REQUIRED WORK: Go through the entries below and print, exactly, the lines starting at the one with "(fp_line (start -9.265 -2.65)" and ending at the one with "(fp_line (start 5.975 -2.65)", keeping both ends and no others.

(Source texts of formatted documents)
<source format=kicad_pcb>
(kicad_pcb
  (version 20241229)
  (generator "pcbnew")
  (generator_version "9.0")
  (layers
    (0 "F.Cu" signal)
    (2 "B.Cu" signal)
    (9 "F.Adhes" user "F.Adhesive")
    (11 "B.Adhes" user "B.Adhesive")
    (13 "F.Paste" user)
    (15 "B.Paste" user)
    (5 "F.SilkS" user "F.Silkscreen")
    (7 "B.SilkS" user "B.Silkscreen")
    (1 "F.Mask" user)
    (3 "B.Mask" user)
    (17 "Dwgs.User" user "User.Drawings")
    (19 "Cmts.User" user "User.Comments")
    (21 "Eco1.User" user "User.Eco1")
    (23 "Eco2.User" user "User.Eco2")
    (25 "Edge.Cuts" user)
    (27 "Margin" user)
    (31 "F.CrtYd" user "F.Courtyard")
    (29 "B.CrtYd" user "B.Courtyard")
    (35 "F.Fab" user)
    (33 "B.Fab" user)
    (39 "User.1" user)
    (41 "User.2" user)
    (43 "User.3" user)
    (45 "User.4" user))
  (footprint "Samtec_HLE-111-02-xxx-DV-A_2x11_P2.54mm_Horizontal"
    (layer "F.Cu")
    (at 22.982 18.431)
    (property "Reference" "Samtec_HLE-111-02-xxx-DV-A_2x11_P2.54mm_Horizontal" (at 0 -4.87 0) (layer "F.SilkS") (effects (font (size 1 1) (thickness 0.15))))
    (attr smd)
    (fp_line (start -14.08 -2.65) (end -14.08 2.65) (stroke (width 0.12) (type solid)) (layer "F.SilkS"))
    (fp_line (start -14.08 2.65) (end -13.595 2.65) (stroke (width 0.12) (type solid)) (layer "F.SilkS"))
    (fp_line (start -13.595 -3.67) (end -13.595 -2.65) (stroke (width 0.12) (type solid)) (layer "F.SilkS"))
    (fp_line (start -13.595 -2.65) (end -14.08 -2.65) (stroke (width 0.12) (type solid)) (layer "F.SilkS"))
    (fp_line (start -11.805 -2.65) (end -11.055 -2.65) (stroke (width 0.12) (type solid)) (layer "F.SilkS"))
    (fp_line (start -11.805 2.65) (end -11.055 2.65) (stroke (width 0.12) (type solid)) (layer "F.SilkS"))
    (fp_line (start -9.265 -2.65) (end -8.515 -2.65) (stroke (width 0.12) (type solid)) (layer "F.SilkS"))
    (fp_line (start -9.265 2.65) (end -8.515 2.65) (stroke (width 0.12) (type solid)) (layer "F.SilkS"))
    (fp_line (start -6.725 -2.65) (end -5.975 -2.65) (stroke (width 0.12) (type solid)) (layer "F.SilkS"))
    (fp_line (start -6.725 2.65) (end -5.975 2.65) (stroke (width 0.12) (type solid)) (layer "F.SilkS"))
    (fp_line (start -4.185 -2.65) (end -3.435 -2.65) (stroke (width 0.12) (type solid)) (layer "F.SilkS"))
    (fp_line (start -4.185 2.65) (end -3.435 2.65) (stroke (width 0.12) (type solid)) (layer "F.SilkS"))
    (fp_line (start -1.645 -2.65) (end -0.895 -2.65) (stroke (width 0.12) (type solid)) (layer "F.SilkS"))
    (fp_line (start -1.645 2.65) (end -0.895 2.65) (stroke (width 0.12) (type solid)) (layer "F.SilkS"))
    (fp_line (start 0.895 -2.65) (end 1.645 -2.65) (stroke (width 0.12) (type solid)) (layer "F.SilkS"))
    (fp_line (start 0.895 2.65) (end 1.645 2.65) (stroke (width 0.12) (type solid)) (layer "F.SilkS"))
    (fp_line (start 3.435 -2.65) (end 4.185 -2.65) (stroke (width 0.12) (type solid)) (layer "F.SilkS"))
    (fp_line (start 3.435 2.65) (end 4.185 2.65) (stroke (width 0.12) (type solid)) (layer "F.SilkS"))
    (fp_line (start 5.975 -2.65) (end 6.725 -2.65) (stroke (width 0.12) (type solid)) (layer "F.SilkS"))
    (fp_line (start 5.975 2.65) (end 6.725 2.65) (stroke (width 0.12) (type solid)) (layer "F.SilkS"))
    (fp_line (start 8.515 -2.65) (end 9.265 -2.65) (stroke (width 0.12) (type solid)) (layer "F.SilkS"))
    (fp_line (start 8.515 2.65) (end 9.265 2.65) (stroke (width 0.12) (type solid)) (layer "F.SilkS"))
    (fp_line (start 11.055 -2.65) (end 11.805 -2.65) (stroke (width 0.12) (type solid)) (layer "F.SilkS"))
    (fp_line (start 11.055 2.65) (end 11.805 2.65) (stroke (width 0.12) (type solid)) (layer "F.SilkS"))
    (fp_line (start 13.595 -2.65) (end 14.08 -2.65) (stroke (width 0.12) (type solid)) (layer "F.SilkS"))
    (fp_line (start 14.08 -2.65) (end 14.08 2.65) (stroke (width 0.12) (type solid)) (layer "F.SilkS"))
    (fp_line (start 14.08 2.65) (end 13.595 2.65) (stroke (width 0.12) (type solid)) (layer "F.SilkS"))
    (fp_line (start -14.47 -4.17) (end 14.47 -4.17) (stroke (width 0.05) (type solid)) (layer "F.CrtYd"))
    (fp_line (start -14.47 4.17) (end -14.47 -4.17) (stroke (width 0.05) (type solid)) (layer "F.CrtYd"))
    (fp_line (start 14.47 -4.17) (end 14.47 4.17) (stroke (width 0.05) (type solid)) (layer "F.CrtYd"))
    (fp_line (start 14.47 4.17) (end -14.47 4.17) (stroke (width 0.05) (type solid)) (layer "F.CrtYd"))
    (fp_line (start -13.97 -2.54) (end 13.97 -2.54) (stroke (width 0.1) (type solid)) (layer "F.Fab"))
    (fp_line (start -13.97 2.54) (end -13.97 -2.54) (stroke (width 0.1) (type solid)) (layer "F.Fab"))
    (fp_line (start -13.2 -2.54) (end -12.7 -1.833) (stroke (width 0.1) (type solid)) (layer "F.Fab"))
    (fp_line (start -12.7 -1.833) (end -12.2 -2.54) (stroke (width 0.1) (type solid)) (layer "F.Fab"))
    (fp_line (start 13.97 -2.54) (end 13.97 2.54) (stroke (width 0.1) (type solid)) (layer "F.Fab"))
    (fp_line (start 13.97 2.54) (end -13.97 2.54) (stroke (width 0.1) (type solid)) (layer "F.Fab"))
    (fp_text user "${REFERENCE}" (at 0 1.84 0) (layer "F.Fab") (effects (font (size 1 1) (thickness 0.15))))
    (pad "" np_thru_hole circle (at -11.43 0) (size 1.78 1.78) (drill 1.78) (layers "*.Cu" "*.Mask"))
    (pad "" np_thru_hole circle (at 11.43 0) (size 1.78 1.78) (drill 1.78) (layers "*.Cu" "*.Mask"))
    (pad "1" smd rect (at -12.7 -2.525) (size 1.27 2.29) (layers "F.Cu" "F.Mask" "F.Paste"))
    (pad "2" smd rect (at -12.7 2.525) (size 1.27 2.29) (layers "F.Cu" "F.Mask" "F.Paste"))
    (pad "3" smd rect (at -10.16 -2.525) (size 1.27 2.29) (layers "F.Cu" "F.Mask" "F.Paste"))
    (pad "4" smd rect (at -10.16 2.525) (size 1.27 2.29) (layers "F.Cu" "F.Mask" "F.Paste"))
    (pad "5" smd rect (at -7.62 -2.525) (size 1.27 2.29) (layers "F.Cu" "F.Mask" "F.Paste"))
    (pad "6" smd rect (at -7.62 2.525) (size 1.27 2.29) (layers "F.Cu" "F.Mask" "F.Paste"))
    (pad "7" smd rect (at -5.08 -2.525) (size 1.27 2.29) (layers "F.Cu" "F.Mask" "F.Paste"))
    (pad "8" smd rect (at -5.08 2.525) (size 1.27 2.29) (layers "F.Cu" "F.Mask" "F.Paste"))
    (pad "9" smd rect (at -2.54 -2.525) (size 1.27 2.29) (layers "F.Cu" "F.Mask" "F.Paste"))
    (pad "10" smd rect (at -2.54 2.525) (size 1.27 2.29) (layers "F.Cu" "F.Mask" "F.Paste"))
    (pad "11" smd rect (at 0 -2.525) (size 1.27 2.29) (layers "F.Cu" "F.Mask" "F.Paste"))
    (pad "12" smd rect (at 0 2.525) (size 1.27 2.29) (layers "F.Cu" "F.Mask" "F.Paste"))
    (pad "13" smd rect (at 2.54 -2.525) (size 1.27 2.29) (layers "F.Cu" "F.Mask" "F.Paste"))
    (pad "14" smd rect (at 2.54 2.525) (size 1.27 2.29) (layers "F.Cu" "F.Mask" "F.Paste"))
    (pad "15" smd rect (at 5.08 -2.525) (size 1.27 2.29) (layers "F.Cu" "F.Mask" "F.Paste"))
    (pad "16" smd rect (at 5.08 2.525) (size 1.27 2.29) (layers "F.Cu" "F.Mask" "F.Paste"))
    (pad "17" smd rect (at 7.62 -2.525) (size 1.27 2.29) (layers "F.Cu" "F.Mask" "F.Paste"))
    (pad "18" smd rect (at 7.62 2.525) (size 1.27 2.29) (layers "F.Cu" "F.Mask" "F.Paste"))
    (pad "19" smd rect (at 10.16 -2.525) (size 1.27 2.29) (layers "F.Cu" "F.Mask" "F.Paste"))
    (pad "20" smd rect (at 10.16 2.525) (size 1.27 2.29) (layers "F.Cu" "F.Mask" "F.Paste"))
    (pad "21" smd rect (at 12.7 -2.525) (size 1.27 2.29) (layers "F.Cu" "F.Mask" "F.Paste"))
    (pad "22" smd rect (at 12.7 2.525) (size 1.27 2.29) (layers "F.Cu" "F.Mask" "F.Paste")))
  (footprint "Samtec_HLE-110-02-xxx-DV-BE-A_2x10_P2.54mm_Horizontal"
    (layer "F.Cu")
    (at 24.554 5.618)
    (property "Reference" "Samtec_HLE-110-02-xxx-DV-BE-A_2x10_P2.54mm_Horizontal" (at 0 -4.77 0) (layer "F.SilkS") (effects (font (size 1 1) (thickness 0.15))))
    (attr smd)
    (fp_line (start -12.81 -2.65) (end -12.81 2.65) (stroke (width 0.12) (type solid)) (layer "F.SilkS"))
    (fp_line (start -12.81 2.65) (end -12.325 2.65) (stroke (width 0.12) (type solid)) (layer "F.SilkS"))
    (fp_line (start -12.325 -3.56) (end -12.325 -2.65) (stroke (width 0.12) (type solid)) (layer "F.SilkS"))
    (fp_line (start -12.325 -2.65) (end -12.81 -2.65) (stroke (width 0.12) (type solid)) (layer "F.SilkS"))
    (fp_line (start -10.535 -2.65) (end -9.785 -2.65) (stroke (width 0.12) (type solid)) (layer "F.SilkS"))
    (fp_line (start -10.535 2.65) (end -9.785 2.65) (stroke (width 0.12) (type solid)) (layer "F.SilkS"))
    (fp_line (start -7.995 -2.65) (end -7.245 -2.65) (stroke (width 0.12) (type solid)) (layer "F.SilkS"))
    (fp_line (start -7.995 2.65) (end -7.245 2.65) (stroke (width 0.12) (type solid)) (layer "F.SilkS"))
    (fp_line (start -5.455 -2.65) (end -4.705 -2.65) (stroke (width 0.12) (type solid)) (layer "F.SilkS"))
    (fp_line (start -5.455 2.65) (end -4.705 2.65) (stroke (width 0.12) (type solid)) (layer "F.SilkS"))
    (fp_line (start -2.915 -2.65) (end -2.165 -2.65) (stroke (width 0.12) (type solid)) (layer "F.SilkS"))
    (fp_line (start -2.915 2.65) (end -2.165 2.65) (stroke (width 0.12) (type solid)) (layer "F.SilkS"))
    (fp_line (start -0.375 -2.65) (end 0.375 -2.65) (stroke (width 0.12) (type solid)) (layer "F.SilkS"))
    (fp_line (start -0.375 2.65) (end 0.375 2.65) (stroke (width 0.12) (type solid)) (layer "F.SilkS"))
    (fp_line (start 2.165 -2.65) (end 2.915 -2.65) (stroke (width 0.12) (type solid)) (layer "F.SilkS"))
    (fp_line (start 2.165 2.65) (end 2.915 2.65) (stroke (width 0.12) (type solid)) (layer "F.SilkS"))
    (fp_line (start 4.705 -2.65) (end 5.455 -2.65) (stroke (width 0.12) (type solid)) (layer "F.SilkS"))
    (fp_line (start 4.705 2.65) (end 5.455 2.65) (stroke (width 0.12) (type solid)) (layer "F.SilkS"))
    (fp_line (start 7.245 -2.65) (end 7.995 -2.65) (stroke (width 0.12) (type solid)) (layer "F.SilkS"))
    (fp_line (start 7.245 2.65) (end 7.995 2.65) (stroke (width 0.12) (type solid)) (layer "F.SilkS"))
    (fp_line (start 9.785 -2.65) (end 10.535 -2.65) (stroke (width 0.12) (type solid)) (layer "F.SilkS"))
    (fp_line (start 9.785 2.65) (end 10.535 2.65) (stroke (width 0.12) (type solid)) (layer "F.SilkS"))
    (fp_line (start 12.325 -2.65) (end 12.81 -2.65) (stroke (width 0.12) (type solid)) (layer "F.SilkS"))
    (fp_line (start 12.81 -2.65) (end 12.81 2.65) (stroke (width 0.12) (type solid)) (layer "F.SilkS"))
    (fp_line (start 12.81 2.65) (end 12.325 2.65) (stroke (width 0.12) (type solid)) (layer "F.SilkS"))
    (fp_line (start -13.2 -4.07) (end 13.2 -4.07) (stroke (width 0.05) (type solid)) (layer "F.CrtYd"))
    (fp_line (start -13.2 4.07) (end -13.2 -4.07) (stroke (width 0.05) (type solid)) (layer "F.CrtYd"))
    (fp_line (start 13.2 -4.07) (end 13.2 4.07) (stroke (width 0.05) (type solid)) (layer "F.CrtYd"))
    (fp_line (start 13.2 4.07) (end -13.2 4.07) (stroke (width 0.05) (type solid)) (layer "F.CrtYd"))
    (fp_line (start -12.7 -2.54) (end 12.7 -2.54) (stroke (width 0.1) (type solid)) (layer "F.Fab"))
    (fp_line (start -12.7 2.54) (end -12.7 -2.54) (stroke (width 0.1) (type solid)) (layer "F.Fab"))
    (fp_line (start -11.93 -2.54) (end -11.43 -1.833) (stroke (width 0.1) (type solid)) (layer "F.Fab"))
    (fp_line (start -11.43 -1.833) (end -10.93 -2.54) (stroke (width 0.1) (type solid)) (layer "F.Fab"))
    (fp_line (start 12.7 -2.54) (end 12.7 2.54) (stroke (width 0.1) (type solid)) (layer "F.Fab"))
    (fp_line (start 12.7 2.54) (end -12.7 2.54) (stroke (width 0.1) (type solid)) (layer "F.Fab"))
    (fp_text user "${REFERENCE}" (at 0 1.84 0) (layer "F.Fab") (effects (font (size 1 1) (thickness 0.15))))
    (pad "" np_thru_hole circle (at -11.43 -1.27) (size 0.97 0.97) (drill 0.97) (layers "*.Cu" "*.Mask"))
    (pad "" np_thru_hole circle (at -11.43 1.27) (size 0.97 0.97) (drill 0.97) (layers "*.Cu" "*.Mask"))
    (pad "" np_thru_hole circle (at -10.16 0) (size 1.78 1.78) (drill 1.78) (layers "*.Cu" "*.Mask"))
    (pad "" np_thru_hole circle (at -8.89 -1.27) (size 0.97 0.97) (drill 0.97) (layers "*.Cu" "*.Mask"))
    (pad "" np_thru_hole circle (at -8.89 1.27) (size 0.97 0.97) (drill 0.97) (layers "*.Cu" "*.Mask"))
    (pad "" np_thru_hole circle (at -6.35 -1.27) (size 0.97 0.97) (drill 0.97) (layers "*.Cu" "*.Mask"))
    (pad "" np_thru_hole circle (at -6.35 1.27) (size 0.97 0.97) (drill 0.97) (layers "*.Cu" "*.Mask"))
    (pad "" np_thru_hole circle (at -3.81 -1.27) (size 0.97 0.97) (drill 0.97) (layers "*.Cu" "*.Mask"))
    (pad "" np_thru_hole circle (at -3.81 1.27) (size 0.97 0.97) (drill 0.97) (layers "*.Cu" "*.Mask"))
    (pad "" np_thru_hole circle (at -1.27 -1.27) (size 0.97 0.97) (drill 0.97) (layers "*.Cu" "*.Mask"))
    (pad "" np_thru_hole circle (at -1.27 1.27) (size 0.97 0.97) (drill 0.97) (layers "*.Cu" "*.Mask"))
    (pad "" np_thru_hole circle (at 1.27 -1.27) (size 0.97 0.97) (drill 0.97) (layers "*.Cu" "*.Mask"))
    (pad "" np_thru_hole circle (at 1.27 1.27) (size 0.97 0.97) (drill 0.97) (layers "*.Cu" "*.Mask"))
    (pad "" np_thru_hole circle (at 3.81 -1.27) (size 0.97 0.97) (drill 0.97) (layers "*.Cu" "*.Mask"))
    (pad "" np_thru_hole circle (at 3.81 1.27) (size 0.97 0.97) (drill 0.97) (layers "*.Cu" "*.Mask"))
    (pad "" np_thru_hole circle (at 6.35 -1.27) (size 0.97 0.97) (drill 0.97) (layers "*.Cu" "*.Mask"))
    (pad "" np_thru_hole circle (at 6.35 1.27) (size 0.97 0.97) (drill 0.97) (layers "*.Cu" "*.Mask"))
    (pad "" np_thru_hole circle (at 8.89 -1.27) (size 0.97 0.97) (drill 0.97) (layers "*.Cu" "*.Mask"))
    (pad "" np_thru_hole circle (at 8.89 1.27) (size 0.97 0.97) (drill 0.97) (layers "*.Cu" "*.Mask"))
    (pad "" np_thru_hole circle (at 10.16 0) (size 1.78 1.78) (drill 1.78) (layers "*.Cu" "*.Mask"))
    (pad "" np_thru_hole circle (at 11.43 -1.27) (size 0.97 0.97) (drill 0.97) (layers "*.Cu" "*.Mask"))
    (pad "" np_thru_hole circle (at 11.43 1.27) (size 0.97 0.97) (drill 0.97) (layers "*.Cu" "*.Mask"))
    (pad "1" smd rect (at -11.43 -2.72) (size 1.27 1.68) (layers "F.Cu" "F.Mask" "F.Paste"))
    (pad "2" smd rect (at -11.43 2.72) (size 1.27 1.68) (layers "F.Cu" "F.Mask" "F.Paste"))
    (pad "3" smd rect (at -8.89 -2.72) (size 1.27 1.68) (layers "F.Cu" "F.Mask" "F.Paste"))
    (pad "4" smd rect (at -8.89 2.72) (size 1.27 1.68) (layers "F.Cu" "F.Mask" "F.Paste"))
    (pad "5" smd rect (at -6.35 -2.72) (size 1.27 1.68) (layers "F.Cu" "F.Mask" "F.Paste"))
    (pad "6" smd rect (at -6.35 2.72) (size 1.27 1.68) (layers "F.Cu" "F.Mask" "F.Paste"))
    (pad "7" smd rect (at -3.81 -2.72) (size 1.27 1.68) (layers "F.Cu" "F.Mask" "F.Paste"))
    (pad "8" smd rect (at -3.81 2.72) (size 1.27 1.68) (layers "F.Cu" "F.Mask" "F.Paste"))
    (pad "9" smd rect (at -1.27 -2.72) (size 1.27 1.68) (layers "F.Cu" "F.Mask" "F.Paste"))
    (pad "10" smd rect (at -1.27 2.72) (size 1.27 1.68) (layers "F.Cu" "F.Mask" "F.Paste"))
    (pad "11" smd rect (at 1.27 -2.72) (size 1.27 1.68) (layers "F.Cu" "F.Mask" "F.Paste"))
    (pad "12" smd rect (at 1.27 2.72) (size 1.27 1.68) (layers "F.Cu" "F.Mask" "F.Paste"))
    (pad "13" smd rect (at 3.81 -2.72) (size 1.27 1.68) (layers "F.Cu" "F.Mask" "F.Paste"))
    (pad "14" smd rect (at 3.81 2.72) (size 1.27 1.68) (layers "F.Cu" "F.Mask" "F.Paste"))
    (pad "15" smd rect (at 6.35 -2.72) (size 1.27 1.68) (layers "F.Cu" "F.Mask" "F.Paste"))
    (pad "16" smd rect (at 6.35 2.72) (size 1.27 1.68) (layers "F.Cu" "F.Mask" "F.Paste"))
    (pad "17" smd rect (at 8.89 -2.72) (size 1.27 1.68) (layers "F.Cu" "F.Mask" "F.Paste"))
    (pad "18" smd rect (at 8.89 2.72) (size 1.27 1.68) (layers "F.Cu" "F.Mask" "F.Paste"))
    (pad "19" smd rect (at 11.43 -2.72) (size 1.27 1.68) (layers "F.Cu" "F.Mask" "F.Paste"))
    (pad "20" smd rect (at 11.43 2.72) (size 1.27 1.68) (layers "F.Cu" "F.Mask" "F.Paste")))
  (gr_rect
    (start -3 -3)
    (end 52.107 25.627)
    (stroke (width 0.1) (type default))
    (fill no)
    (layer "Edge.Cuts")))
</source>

OUTPUT:
    (fp_line (start -9.265 -2.65) (end -8.515 -2.65) (stroke (width 0.12) (type solid)) (layer "F.SilkS"))
    (fp_line (start -9.265 2.65) (end -8.515 2.65) (stroke (width 0.12) (type solid)) (layer "F.SilkS"))
    (fp_line (start -6.725 -2.65) (end -5.975 -2.65) (stroke (width 0.12) (type solid)) (layer "F.SilkS"))
    (fp_line (start -6.725 2.65) (end -5.975 2.65) (stroke (width 0.12) (type solid)) (layer "F.SilkS"))
    (fp_line (start -4.185 -2.65) (end -3.435 -2.65) (stroke (width 0.12) (type solid)) (layer "F.SilkS"))
    (fp_line (start -4.185 2.65) (end -3.435 2.65) (stroke (width 0.12) (type solid)) (layer "F.SilkS"))
    (fp_line (start -1.645 -2.65) (end -0.895 -2.65) (stroke (width 0.12) (type solid)) (layer "F.SilkS"))
    (fp_line (start -1.645 2.65) (end -0.895 2.65) (stroke (width 0.12) (type solid)) (layer "F.SilkS"))
    (fp_line (start 0.895 -2.65) (end 1.645 -2.65) (stroke (width 0.12) (type solid)) (layer "F.SilkS"))
    (fp_line (start 0.895 2.65) (end 1.645 2.65) (stroke (width 0.12) (type solid)) (layer "F.SilkS"))
    (fp_line (start 3.435 -2.65) (end 4.185 -2.65) (stroke (width 0.12) (type solid)) (layer "F.SilkS"))
    (fp_line (start 3.435 2.65) (end 4.185 2.65) (stroke (width 0.12) (type solid)) (layer "F.SilkS"))
    (fp_line (start 5.975 -2.65) (end 6.725 -2.65) (stroke (width 0.12) (type solid)) (layer "F.SilkS"))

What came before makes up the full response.